Read it again. 64-2 = 62
math riddles suck. :)
The answer is 0 because there is no more chessboard to place the dominoes on. A chessboard is always 8x8. This mutilated piece of wood doesn't match that. If the puzzle said 'How many ways can you place the 31 dominoes on what's left of the board.' then that would be a different story.
*is probably thinking WAAAY too logically*
no you're just being annoying.
There's simply not enough space for all those dominoes. *_*
Why? 31 dominoes, 62 squares
need explain thx
Ok, this is gonna be crappiest explanation ever since I'm in hurry to sleep. :)

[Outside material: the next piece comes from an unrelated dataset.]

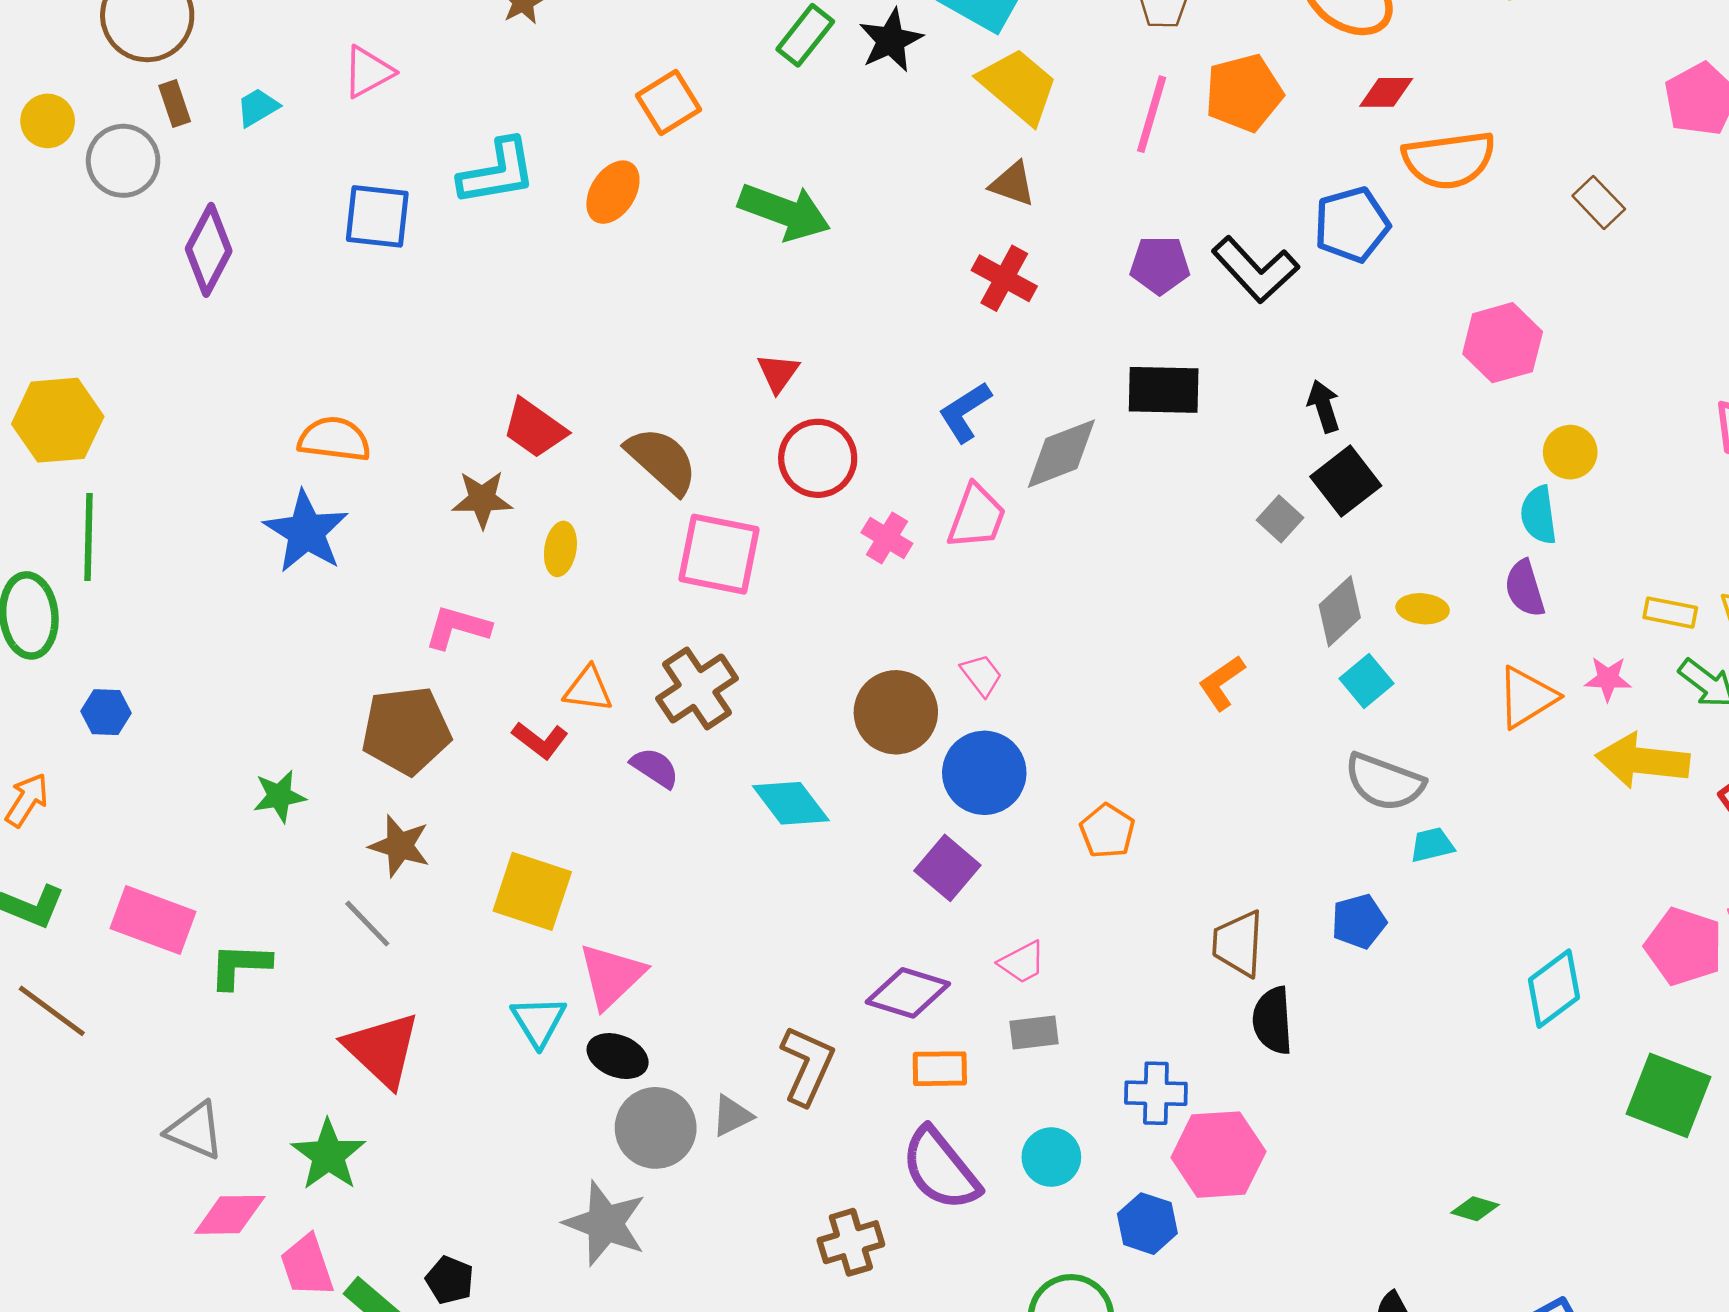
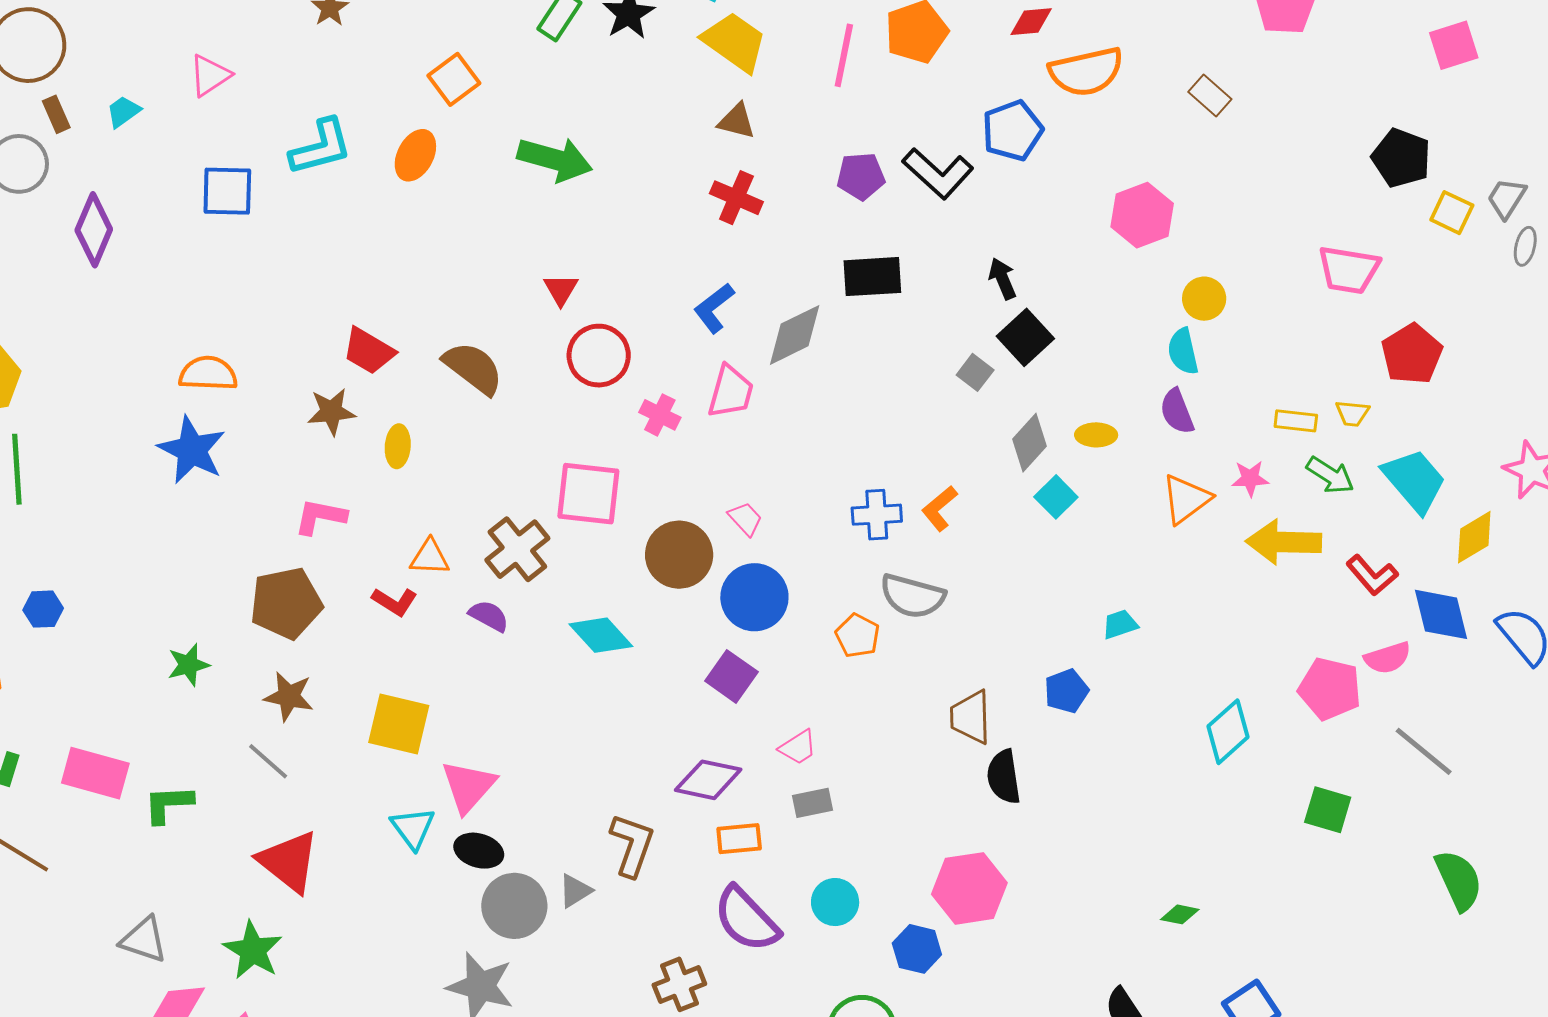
pink square: (719, 554) -> (588, 494), moved
gray semicircle: (1384, 782) -> (912, 596), moved
blue cross: (1156, 1093) -> (877, 515), moved
green square: (1669, 1095) -> (1328, 810), size x0.7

I just stared at the chessboard and if you cut pieces from those corners, it'll make two 8 squares lines just 7 squares lines and you need AT LEAST 8 squares per line if you wanna place 4 dominoes on that line ( I assume they won't need to be on upright position since there would be plenty of space otherwise). So, if there's just 7 squares on one line, you can only place 3 dominoes on those line and there will be uneven squares on both ends unused. If you just look at the chessboard, you can see that those sawed off boards makes their former "side-squares" uneven and there has to be even amount for each line if you wanna place there dominoes so that every single square wuill be filled and even if ONE square will be unfilled, the answer will be zero in this puzzle. So, there's only space for...29squaresDOMINOES?
edit: silly typos of tiredness
So to summarize what Mik said: There's just no way you can fit them on the board due to its shape.
Why did the chicken cross the road?
To go to the chicken bordello?
Correct. (no really)
Your turn. :skull7:
How many zeros are there at the end of 100! ?
Infinate!
Cos there's the decimal thingy...
100,000000000000000000000000000000000000000000000000000000000000000000000000000000000000000000000000 000000000000000000000000000000000000000000000000000000000000000000000000000000000etc.